Il serait sans doute exagéré de dire qu’à la fin des 6 séances de travail sur l’art de manier la langue de Molière, l’écrivain Nassur Attoumani était vu comme un dieu, quoique : « Il m’a beaucoup aidé à prendre la parole en public, c’était impossible avant », nous confie Fayka, élève de seconde, « moi je suis contente, parce que je n’arrivais pas à bien formuler mes phrases, ma rédaction est plus fluide maintenant », rajoute sa voisine.
L’atelier d’écriture mis en place au tout nouveau lycée de Mamoudzou Nord a été impulsé par plusieurs énergies. Celle de deux enseignantes de Littérature et d’Histoire géographie, pour commencer : « Lors du lancement de l’option ‘littérature et société’ de la classe de seconde, Nassur Attoumani est intervenu pour expliquer les raisons qui l’avaient poussé à écrire. Les élèves ont voulu pousser plus loin la découverte des secrets de l’écriture, et au bout de 6 séances les vendredis, les 20 plus assidus sont toujours là », rapporte Neima Ali Hared, l’enseignante d’Histoire.
Le proviseur a immédiatement saisi l’opportunité en appuyant la démarche, et l’annuel concours Franco Jeunes fut une opportunité supplémentaire à saisir pour ces jeunes, tous fanas pour y participer. Créé en 2002, le festival Franco-Jeune réunit pendant une semaine, des activités pluridisciplinaires pour les jeunes auteurs francophones de moins de 25 ans originaires de Mayotte, Madagascar, Union des Comores, Tanzanie et Kenya. Ils doivent composer des poèmes, des nouvelles ou des contes autour de 10 mots de la langue française.
Des étoiles à la mouche
D’un niveau en français « assez bas », les élèves ont appris au cours des séances à différencier les différents styles d’expression, « ils confondaient le conte, la poésie et la nouvelle, et faisaient beaucoup de fautes de syntaxe », souligne Nassur Attoumani qui remarque aussi leur inhibition dans la prise de parole.

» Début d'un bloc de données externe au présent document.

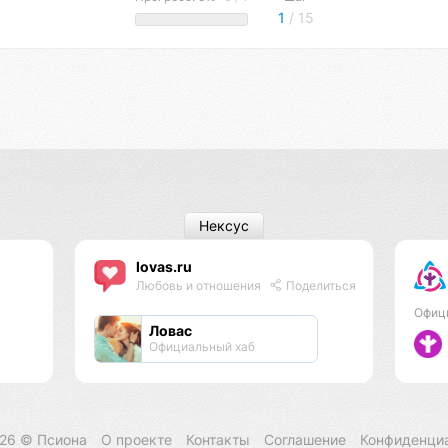
1
/ 15
Нексус
lovas.ru
Любовь и отношения
Поделиться
Офиц
Ловас
Официальный хаб
026 ©
Псиона
О проекте
Контакты
Соглашение
Конфиденци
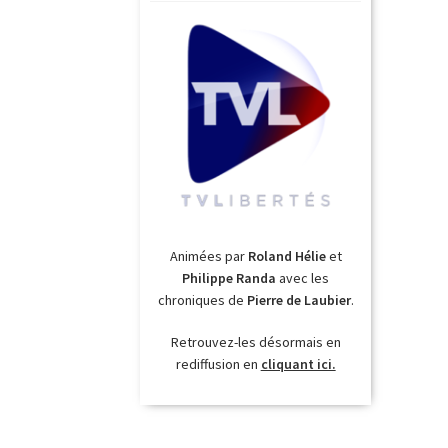
Animées par
Roland Hélie
et
Philippe Randa
avec les
chroniques de
Pierre de Laubier
.
Retrouvez-les désormais en
rediffusion en
cliquant ici.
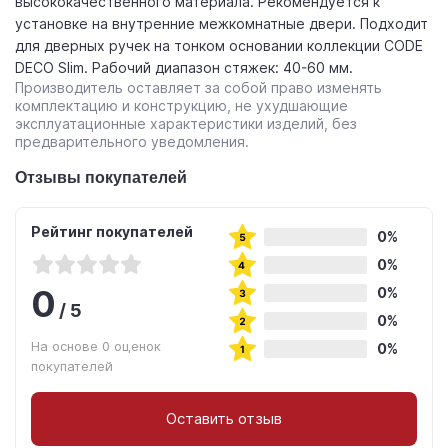
высококачественного материала. Рекомендуется к
установке на внутренние межкомнатные двери. Подходит
для дверных ручек на тонком основании коллекции CODE
DECO Slim. Рабочий диапазон стяжек: 40-60 мм.
Производитель оставляет за собой право изменять
комплектацию и конструкцию, не ухудшающие
эксплуатационные характеристики изделий, без
предварительного уведомления.
Отзывы покупателей
Рейтинг покупателей
0%
0%
0
0%
/
5
0%
На основе 0 оценок
0%
покупателей
Оставить отзыв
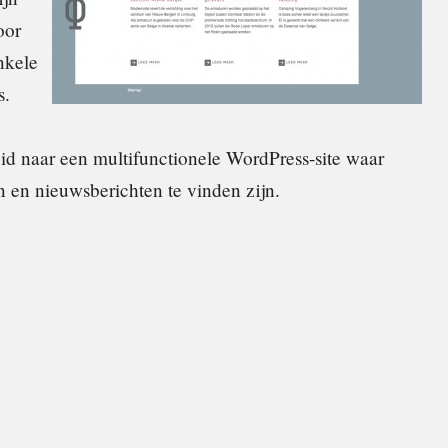
oor
nkele
s.
id naar een multifunctionele WordPress-site waar
n en nieuwsberichten te vinden zijn.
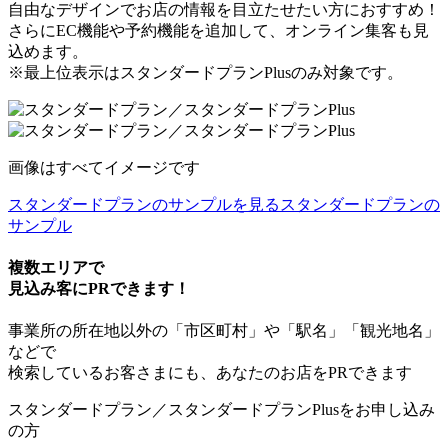
自由なデザインでお店の情報を目立たせたい方におすすめ！
さらにEC機能や予約機能を追加して、オンライン集客も見
込めます。
※最上位表示はスタンダードプランPlusのみ対象です。
画像はすべてイメージです
スタンダードプランのサンプルを見る
スタンダードプランの
サンプル
複数エリアで
見込み客にPRできます！
事業所の所在地以外の「市区町村」や「駅名」「観光地名」
などで
検索しているお客さまにも、あなたのお店をPRできます
スタンダードプラン／スタンダードプランPlusをお申し込み
の方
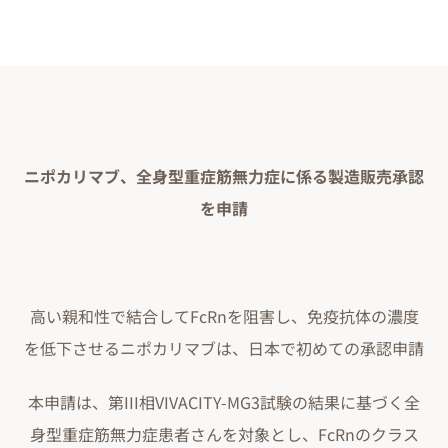
ニポカリマブ、全身型重症筋無力症に係る製造販売承認
を申請
高い親和性で結合してFcRnを阻害し、免疫抗体の濃度
を低下させるニポカリマブは、日本で初めての承認申請
本申請は、第III相VIVACITY-MG3試験の結果に基づく全
身型重症筋無力症患者さんを対象とし、FcRnのクラス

Partis à 100 ils ne furent donc que 20 à l’arrivée, « alors qu’il s’éparpillaient dans leurs textes en partant de l’environnement pour poursuivre sur l’immigration clandestine en passant par leur quotidien à la maison, ceux qui sont restés ont pu mesurer les progrès en 5 séances. Je leur ai demandé d’établir un listing de tous les mots à utiliser autour d’un thème, et de construire leur expression avec. Et ils ont produit des textes extrêmement beaux », tient-il à préciser.
C’est Amadi qui se lance le premier, « si tu étais fleur, je serais tes pétales si tu étais galaxie, je serais tes étoiles… », puis Hadidja, enchaine, elle n’a que l’embarras du choix, ayant écrit plusieurs feuillets, elle choisira « Ohé », « au pays de l’alphabet, « o », « h », et « e », se rencontrèrent », suivront Fahid « Quelle belle journée », et Fayka, qui donne la parole à « La mouche », avec gestuelle assortie, s’il vous plaît !
Page blanche pour les écrivains Mahorais
L’un d’entre eux est à l’écart, il ne veut pas être photographié, et comble de l’énervement, il a oublié son texte chez lui. Abdou en profite pour travailler, un grand atlas de géographie ouvert devant lui : « J’ai écrit une nouvelle sur notre quotidien à Mayotte, sur les embouteillages notamment, mais surtout pour dénoncer la délinquance, on ne peut pas sortir sans crainte de se faire frapper ou racketter. J’y explique que ce n’est pas à l’Etat mais au conseil départemental de trouver des solutions. » Et nous glisse, « avant, je ne connaissais pas Nassur Attoumani, d’ailleurs je crois que c’est le seul écrivain Mahorais. »
Devant notre stupéfaction, Neima Ali Hared confirme : « La quasi totalité des élèves ne connaissaient aucun auteur Mahorais. Il y a des projets pour la diffusion de la littérature locale, mais ils se heurtent dans leur pérennité au turn-over qui sévit ici ». L’enseignante a déjà sa petite, grande plutôt, idée : « Dans le cadre de l’option Littérature et société, il faut inviter plusieurs écrivains et créer un Pôle d’ouverture à la culture locale et internationale. »
Il faut déjà poursuivre cet atelier d’écriture pour qu’il s’impose chaque année, et les regards sont déjà tournés vers le mois de mai et le Festival Franco jeunes, y aura-t-il un lauréat ou une lauréate originaire de l’île ?! Les copies doivent être rendues en mars.